25,000 yrs ago how do you mobilize hunter gatherers who spend the whole day to hunt food to work day and night to create an engineering masterpiece?
AFAIK nothing on that scale was ever made by hunter-gatherers, nor has anything like that been dated to 25K years ago. This place is interesting:
Göbekli Tepe - Wikipedia
(about 12K years old)
* The Egyptians were building quite big things 5000+ years ago, but they were already well organized then.
* Gunung Padang has been dated to Roman times (**)
* Nan Madol was started in Viking times (**)
(**) Those two were built at a lower tech level than the comparisons (Roman, Viking) OFC. But much of the world was
well past simple hunter-gather societies by then.
Note that columnar basalt is a
very convenient building material, ideal for moderately organized low-tech societies.
There's no need for large-scale stone shaping because its natural cross-section is hexagonal, with nice flat sides.
Any group with easy access to a source if it would use it for construction, starting with simple structures (dwellings, storage, etc), and scale up as they developed skills and techniques.
People
always take advantage of available, exploitable resources. It would be unnatural if they
didn't.
And how did they erect such massive stones in elevated positions? again coconut fibre is a rather lazy method to explain this away
You're underestimating the quality of coir rope, and possibly the ease with which it can be made.
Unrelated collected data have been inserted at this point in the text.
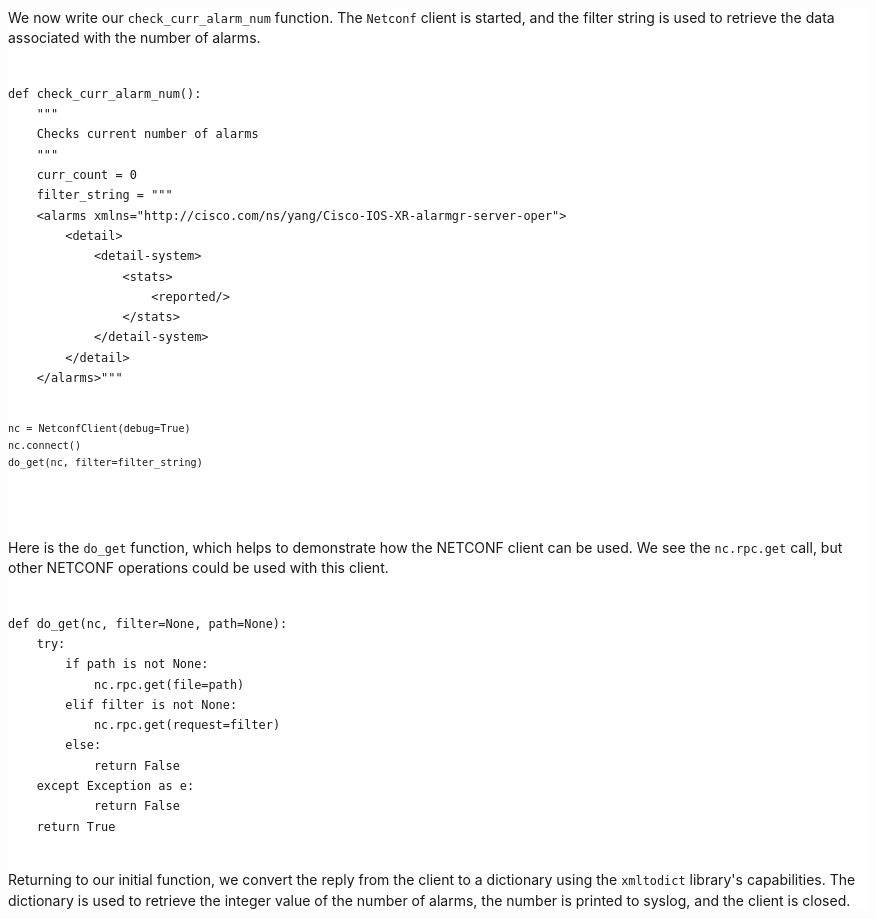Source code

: We now write our `check_curr_alarm_num` function. The `Netconf` client is started, and the filter string is used to retrieve the data associated with the number of alarms. 

<div class="highlighter-rouge">
<pre class="highlight">
<code>
def check_curr_alarm_num():
	"""
	Checks current number of alarms
	"""
	curr_count = 0
	filter_string = """
	&lt;alarms xmlns="http://cisco.com/ns/yang/Cisco-IOS-XR-alarmgr-server-oper"&gt;
		&lt;detail&gt;
			&lt;detail-system&gt;
				&lt;stats>
					&lt;reported/&gt;
				&lt;/stats&gt;
			&lt;/detail-system&gt;
		&lt;/detail&gt;
	&lt;/alarms&gt;"""

	nc = NetconfClient(debug=True)
	nc.connect()
	do_get(nc, filter=filter_string)
</code>
</pre>
</div>

Here is the `do_get` function, which helps to demonstrate how the NETCONF client can be used. We see the `nc.rpc.get` call, but other NETCONF operations could be used with this client.

<div class="highlighter-rouge">
<pre class="highlight">
<code>
def do_get(nc, filter=None, path=None):
	try:
		if path is not None:
			nc.rpc.get(file=path)
		elif filter is not None:
			nc.rpc.get(request=filter)
		else:
			return False
	except Exception as e:
			return False
	return True
</code>
</pre>
</div>

Returning to our initial function, we convert the reply from the client to a dictionary using the `xmltodict` library's capabilities. The dictionary is used to retrieve the integer value of the number of alarms, the number is printed to syslog, and the client is closed. 

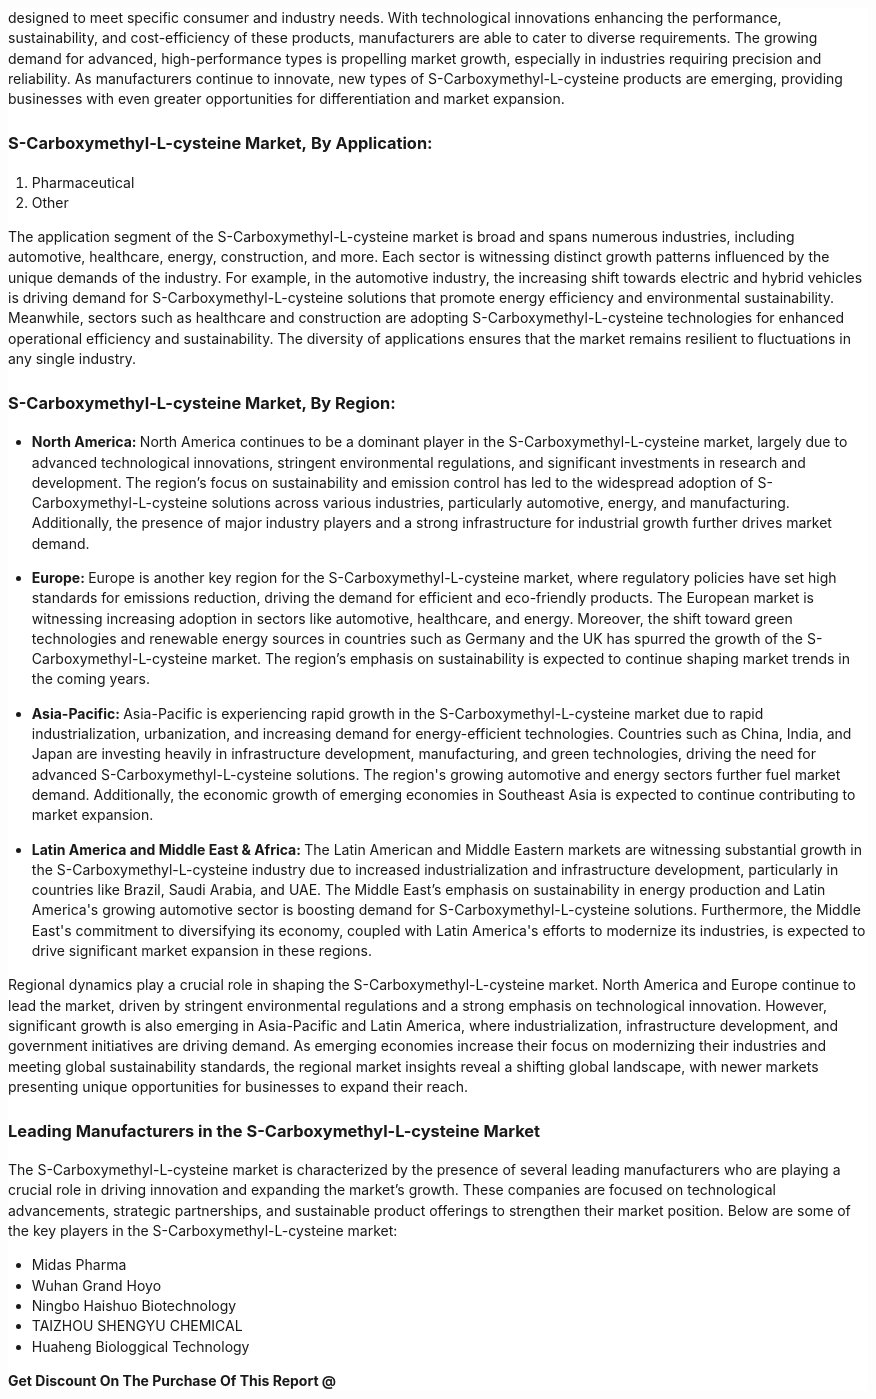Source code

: designed to meet specific consumer and industry needs. With technological innovations enhancing the performance, sustainability, and cost-efficiency of these products, manufacturers are able to cater to diverse requirements. The growing demand for advanced, high-performance types is propelling market growth, especially in industries requiring precision and reliability. As manufacturers continue to innovate, new types of S-Carboxymethyl-L-cysteine products are emerging, providing businesses with even greater opportunities for differentiation and market expansion.</p><h3>S-Carboxymethyl-L-cysteine Market,&nbsp;By Application:</h3><ol><li>Pharmaceutical<li> Other</li></ol><p>The application segment of the S-Carboxymethyl-L-cysteine market is broad and spans numerous industries, including automotive, healthcare, energy, construction, and more. Each sector is witnessing distinct growth patterns influenced by the unique demands of the industry. For example, in the automotive industry, the increasing shift towards electric and hybrid vehicles is driving demand for S-Carboxymethyl-L-cysteine solutions that promote energy efficiency and environmental sustainability. Meanwhile, sectors such as healthcare and construction are adopting S-Carboxymethyl-L-cysteine technologies for enhanced operational efficiency and sustainability. The diversity of applications ensures that the market remains resilient to fluctuations in any single industry.</p><h3>S-Carboxymethyl-L-cysteine Market, By Region:</h3><ul><li><p><strong>North America:&nbsp;</strong>North America continues to be a dominant player in the S-Carboxymethyl-L-cysteine market, largely due to advanced technological innovations, stringent environmental regulations, and significant investments in research and development. The region&rsquo;s focus on sustainability and emission control has led to the widespread adoption of S-Carboxymethyl-L-cysteine solutions across various industries, particularly automotive, energy, and manufacturing. Additionally, the presence of major industry players and a strong infrastructure for industrial growth further drives market demand.</p></li><li><p><strong><strong>Europe:&nbsp;</strong></strong>Europe is another key region for the S-Carboxymethyl-L-cysteine market, where regulatory policies have set high standards for emissions reduction, driving the demand for efficient and eco-friendly products. The European market is witnessing increasing adoption in sectors like automotive, healthcare, and energy. Moreover, the shift toward green technologies and renewable energy sources in countries such as Germany and the UK has spurred the growth of the S-Carboxymethyl-L-cysteine market. The region&rsquo;s emphasis on sustainability is expected to continue shaping market trends in the coming years.</p></li><li><p><strong><strong>Asia-Pacific:&nbsp;</strong></strong>Asia-Pacific is experiencing rapid growth in the S-Carboxymethyl-L-cysteine market due to rapid industrialization, urbanization, and increasing demand for energy-efficient technologies. Countries such as China, India, and Japan are investing heavily in infrastructure development, manufacturing, and green technologies, driving the need for advanced S-Carboxymethyl-L-cysteine solutions. The region's growing automotive and energy sectors further fuel market demand. Additionally, the economic growth of emerging economies in Southeast Asia is expected to continue contributing to market expansion.</p></li><li><p><strong><strong>Latin America and Middle East &amp; Africa:&nbsp;</strong></strong>The Latin American and Middle Eastern markets are witnessing substantial growth in the S-Carboxymethyl-L-cysteine industry due to increased industrialization and infrastructure development, particularly in countries like Brazil, Saudi Arabia, and UAE. The Middle East&rsquo;s emphasis on sustainability in energy production and Latin America's growing automotive sector is boosting demand for S-Carboxymethyl-L-cysteine solutions. Furthermore, the Middle East's commitment to diversifying its economy, coupled with Latin America's efforts to modernize its industries, is expected to drive significant market expansion in these regions.</p></li></ul><p>Regional dynamics play a crucial role in shaping the S-Carboxymethyl-L-cysteine market. North America and Europe continue to lead the market, driven by stringent environmental regulations and a strong emphasis on technological innovation. However, significant growth is also emerging in Asia-Pacific and Latin America, where industrialization, infrastructure development, and government initiatives are driving demand. As emerging economies increase their focus on modernizing their industries and meeting global sustainability standards, the regional market insights reveal a shifting global landscape, with newer markets presenting unique opportunities for businesses to expand their reach.</p><h3><strong>Leading Manufacturers in the S-Carboxymethyl-L-cysteine Market</strong></h3><p>The S-Carboxymethyl-L-cysteine market is characterized by the presence of several leading manufacturers who are playing a crucial role in driving innovation and expanding the market&rsquo;s growth. These companies are focused on technological advancements, strategic partnerships, and sustainable product offerings to strengthen their market position. Below are some of the key players in the S-Carboxymethyl-L-cysteine market:</p></div><div class="article-main__content" data-test-id="publishing-text-block"><ul><li><span class="">Midas Pharma<li> Wuhan Grand Hoyo<li> Ningbo Haishuo Biotechnology<li> TAIZHOU SHENGYU CHEMICAL<li> Huaheng Biologgical Technology</span></li></ul></div><div class="article-main__content" data-test-id="publishing-text-block"><p><span class="font-[700]"><strong>Get Discount On The Purchase Of This Report @</strong>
And perhaps missing something equally important: rope is
extremely scalable, because it's easy to share a large load across many separate ropes. Coir rope was use for rigging in medium-tech wooden ships for centuries (this is an indication of reliability and strength vs size).
The site is composed of up to 50,000 hexagonal columnar basalt blocks, some of which weigh around 650 pounds ( 0.3 tonnes) and others as much as 880 pounds (0.4space 0.4 tonnes).
Given access to wood and stone axes (or better) to shape it, raising columnar stones at these weights would be easy, and while good rope would be handy (and they probably had access to it), it wouldn't be necessary.
Not by building a crane of course: You lift them with levers.
Get a 3-meter-long lever under one end (dig a small hole for the first lift, lift it 20 cm or so, and put a block under it. Do the same at the other end.
Repeat.
A gang of 4 guys could do this at a few minutes per vertical meter.
Pieces of the right kind of wood the size of railway sleepers are easily enough to hold up a multi-tonne object, and you can build the supports quite high.
Modern jacks are easier of course, but wood is actually a great material for the supports.
I've done this (as past of a project that lifted and moved a building about the weight of a 3/4 bedroom house).
We used modern lifting and horizontal jacks of course, but the supports were actual old railway sleepers.
We lifted it high enough to get a suitable truck underneath it for transport, so perhaps 1.5 meters.
The building was somewhere between 5 and 20 tonnes (we needed to know to get a big enough truck, but it was a very long time ago and I've forgotten - probably low double-digits).
This is why I don't see 1- or 2-tonne objects as being difficult for low-tech societies, and a few 10's of tonnes as being possible if they can get a fairly big work gang together.
Up in the hundreds of tonnes, you'd need a lot of prep and organization.
IMO 1000+ tonnes would be possible, but very difficult even for the Romans (who had metal tools, and were very well organized).
For example, at 1000 tonnes, even raising the object vertically a meter or two with a more sophisticated and scaled-up version of the leverage approach I described would be very difficult.
OFC you can lift and move really big objects by e.g. building a boat around them, constructing a big enough pool, connecting it to a canal/river, and floating the whole system.
But you'd definitely prefer to do the same thing with ten conveniently sized modules rather than one huge object.
Big stone pillars were made that way, and some have stood for thousands of years.